Over the course of my career, I’ve worked with brilliant executives, gifted operators, and rainmakers who could bend markets with a phone call. I’ve seen companies scale fast, attract capital, and assemble extraordinary teams.
And I’ve seen all of that jeopardized by one person.
Not because they lacked talent.
Because they were tolerated.
The most expensive employee in any organization is not the one with the highest salary. It’s the toxic high-performer leadership refuses to confront.
At first, it’s easy to rationalize.
“They deliver.”
“They’re intense.”
“That’s just their style.”
“They’re hard on people because they care.”
But toxicity doesn’t sit quietly in a corner. It spreads.
It shows up in meetings where others stop contributing.
It shows up in hallway conversations where good employees whisper, “Why does he get away with that?”
It shows up when your best people disengage — not dramatically, but incrementally.
And it rarely travels upward. Toxic employees are often skilled at managing up. The damage flows sideways and down.
I’ve watched strong contributors walk out the door because leadership chose short-term performance over long-term health. I’ve seen trust evaporate in teams that once collaborated seamlessly. I’ve seen compliance risks ignored because people were afraid to challenge a “star.”
The erosion is subtle. That’s what makes it dangerous.
You don’t see the cost immediately on a P&L.
You see it in turnover.
You see it in stalled innovation.
You see it in the absence of dissent.
You see it when meetings get quieter.
Culture isn’t destroyed by incompetence. Incompetence is usually obvious and dealt with. Culture is destroyed by tolerated behavior.
The moment employees believe that results excuse misconduct, your values become optional. And once values are optional, loyalty is too.

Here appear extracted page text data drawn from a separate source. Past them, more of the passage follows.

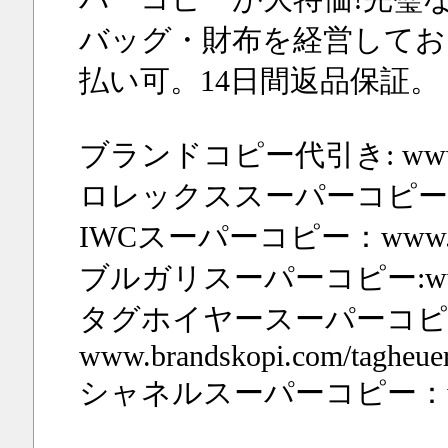
バッグ・財布を経営してお
払い可。14日間返品保証。
ブランドコピー代引き: www.bra
ロレックススーパーコピー：www.br
IWCスーパーコピー：www.brand
ブルガリスーパーコピー:www.bran
タグホイヤースーパーコピ
www.brandskopi.com/tagheue
シャネルスーパーコピー：www.bran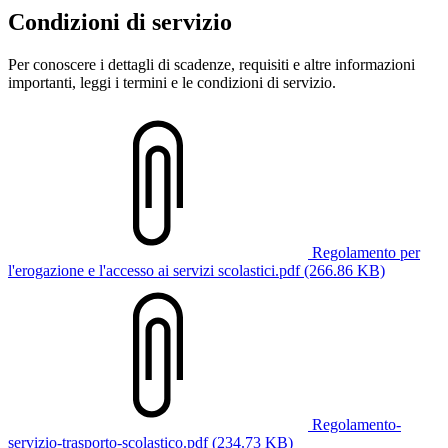
Condizioni di servizio
Per conoscere i dettagli di scadenze, requisiti e altre informazioni
importanti, leggi i termini e le condizioni di servizio.
Regolamento per
l'erogazione e l'accesso ai servizi scolastici.pdf (266.86 KB)
Regolamento-
servizio-trasporto-scolastico.pdf (234.73 KB)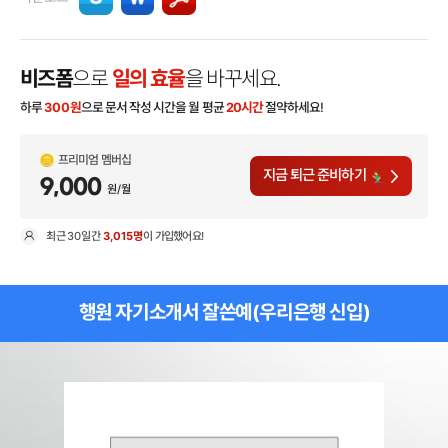
비즈폼
으로
일의 효율
을 바꾸세요.
하루
300
원
으로 문서 작성 시간을 월 평균
20시간
절약하세요!
프리미엄 멤버십
지금 퇴근 준비하기
9,000
원/월
최근
30일
간
3,015명
이 가입했어요!
현
행원 자기소개서 잘쓴예(우리은행 신입)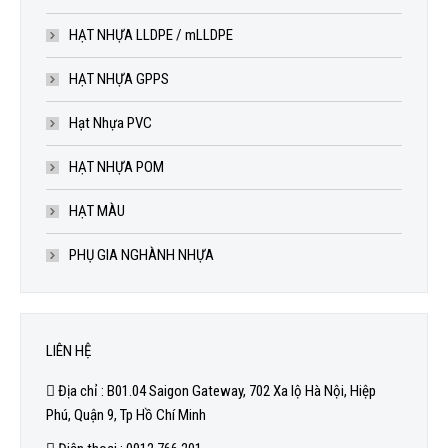
HẠT NHỰA LLDPE / mLLDPE
HẠT NHỰA GPPS
Hạt Nhựa PVC
HẠT NHỰA POM
HẠT MÀU
PHỤ GIA NGHÀNH NHỰA
LIÊN HỆ
Địa chỉ : B01.04 Saigon Gateway, 702 Xa lộ Hà Nội, Hiệp
Phú, Quận 9, Tp Hồ Chí Minh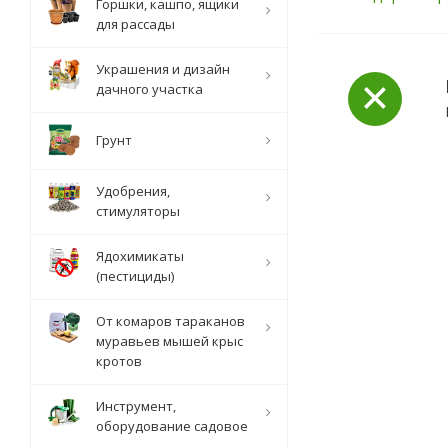
Горшки, кашпо, ящики
для рассады
Украшения и дизайн
дачного участка
Грунт
Удобрения,
стимуляторы
Ядохимикаты
(пестициды)
От комаров тараканов
муравьев мышей крыс
кротов
Инструмент,
оборудование садовое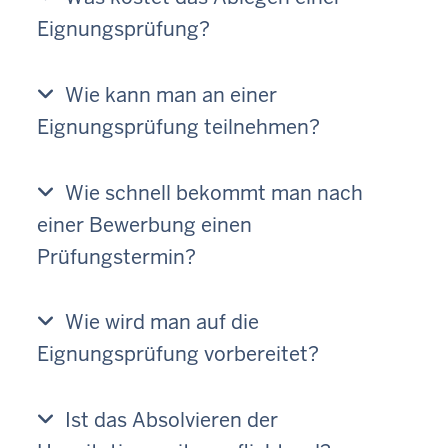
Eignungsprüfung?
Wie kann man an einer
Eignungsprüfung teilnehmen?
Wie schnell bekommt man nach
einer Bewerbung einen
Prüfungstermin?
Wie wird man auf die
Eignungsprüfung vorbereitet?
Ist das Absolvieren der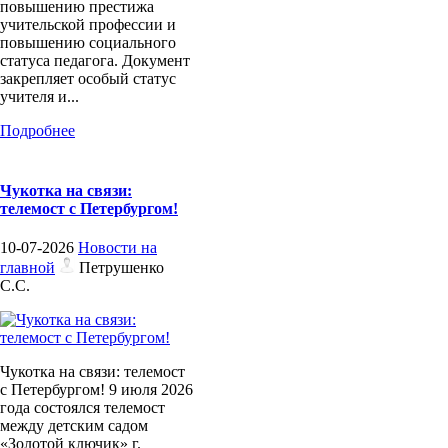
повышению престижа
учительской профессии и
повышению социального
статуса педагога. Документ
закрепляет особый статус
учителя и...
Подробнее
Чукотка на связи:
телемост с Петербургом!
10-07-2026
Новости на
главной
Петрушенко
С.С.
Чукотка на связи: телемост
с Петербургом! 9 июля 2026
года состоялся телемост
между детским садом
«Золотой ключик» г.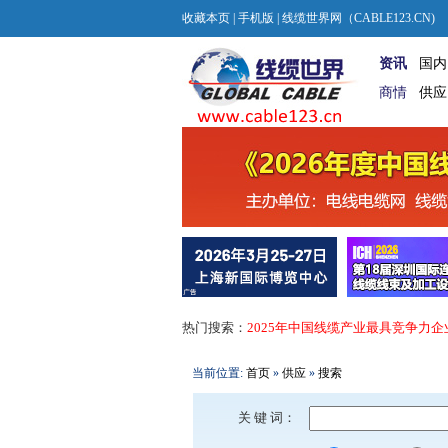
收藏本页
|
手机版
| 线缆世界网（CABLE123.CN)
资讯
国内
商情
供应
热门搜索：
2025年中国线缆产业最具竞争力企
当前位置:
首页
»
供应
»
搜索
关 键 词：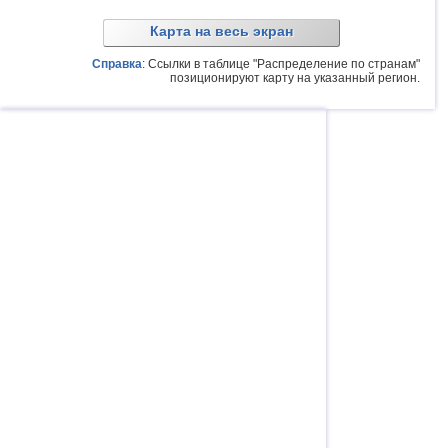
Карта на весь экран
Справка
: Ссылки в таблице "Распределение по странам"
позиционируют карту на указанный регион.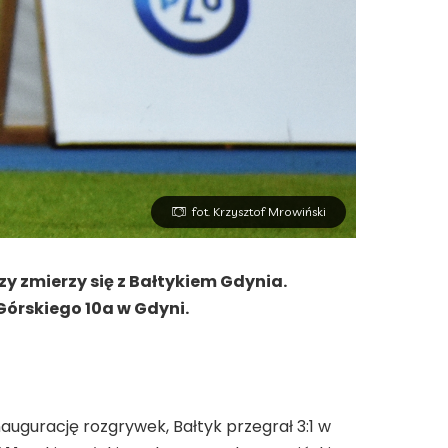
fot. Krzysztof Mrowiński
y zmierzy się z Bałtykiem Gdynia.
órskiego 10a w Gdyni.
augurację rozgrywek, Bałtyk przegrał 3:1 w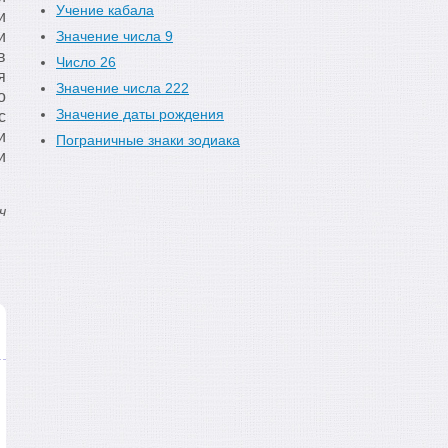
Учение кабала
и
и
Значение числа 9
в
Число 26
я
Значение числа 222
о
Значение даты рождения
с
и
Пограничные знаки зодиака
и
ч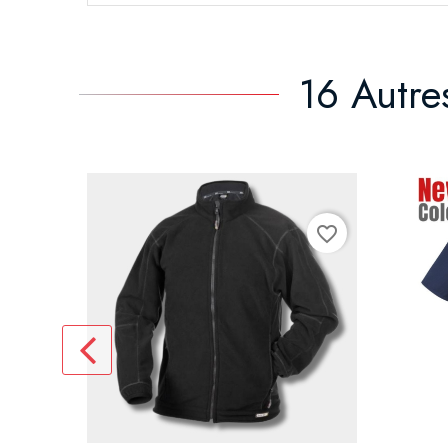
16 Autre
favorite_border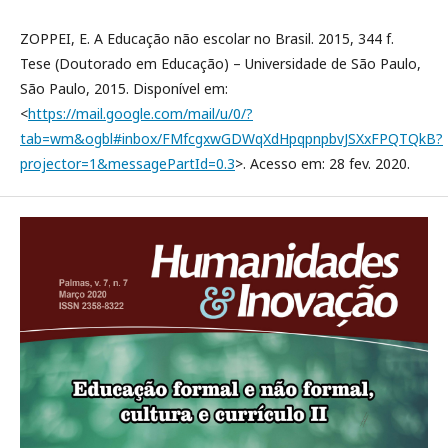
ZOPPEI, E. A Educação não escolar no Brasil. 2015, 344 f.
Tese (Doutorado em Educação) – Universidade de São Paulo,
São Paulo, 2015. Disponível em:
<
https://mail.google.com/mail/u/0/?
tab=wm&ogbl#inbox/FMfcgxwGDWqXdHpqpnpbvJSXxFPQTQkB?
projector=1&messagePartId=0.3
>. Acesso em: 28 fev. 2020.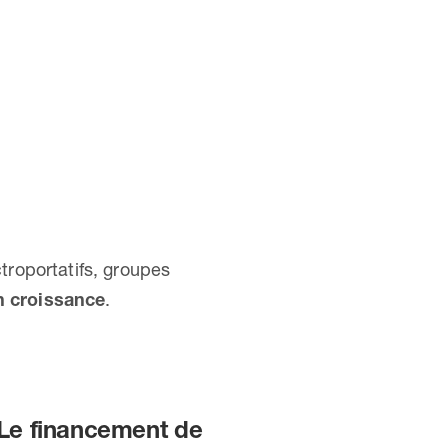
ctroportatifs, groupes
n croissance
.
 Le
financement de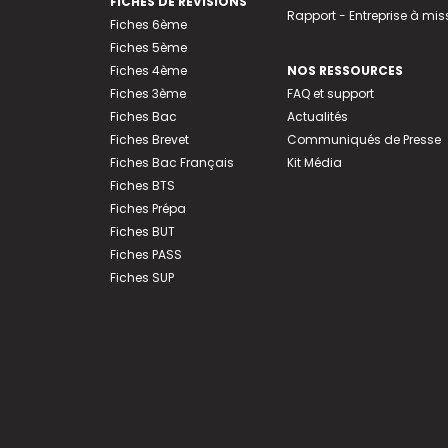
FICHES DE RÉVISIONS
Rapport - Entreprise à mis
Fiches 6ème
Fiches 5ème
Fiches 4ème
NOS RESSOURCES
Fiches 3ème
FAQ et support
Fiches Bac
Actualités
Fiches Brevet
Communiqués de Presse
Fiches Bac Français
Kit Média
Fiches BTS
Fiches Prépa
Fiches BUT
Fiches PASS
Fiches SUP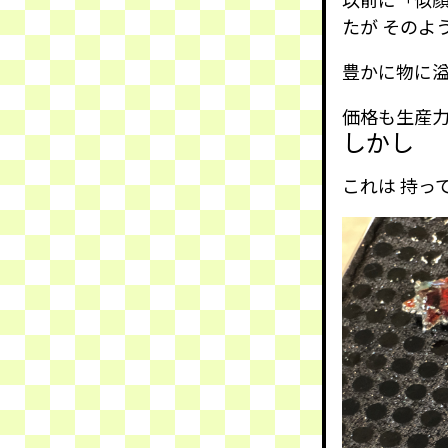
たが そのよ
豊かに物に
価格も生産力
しかし
これは 持っ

The strongest leaders I’ve worked with understood something simple but hard: protecting culture requires discomfort. It requires confronting revenue producers. It requires consistency. It requires holding everyone — including the top performer — to the same standards.
Because no matter how talented someone is, if they poison trust, they are not an asset.
They are a liability with a bonus structure.
And in the long run, they are the most expensive employee you will ever keep.
I’ve seen this occurring in so many places and it’s not only that openness and employee morale are affected, it also leads to degeneration of a company’s core values.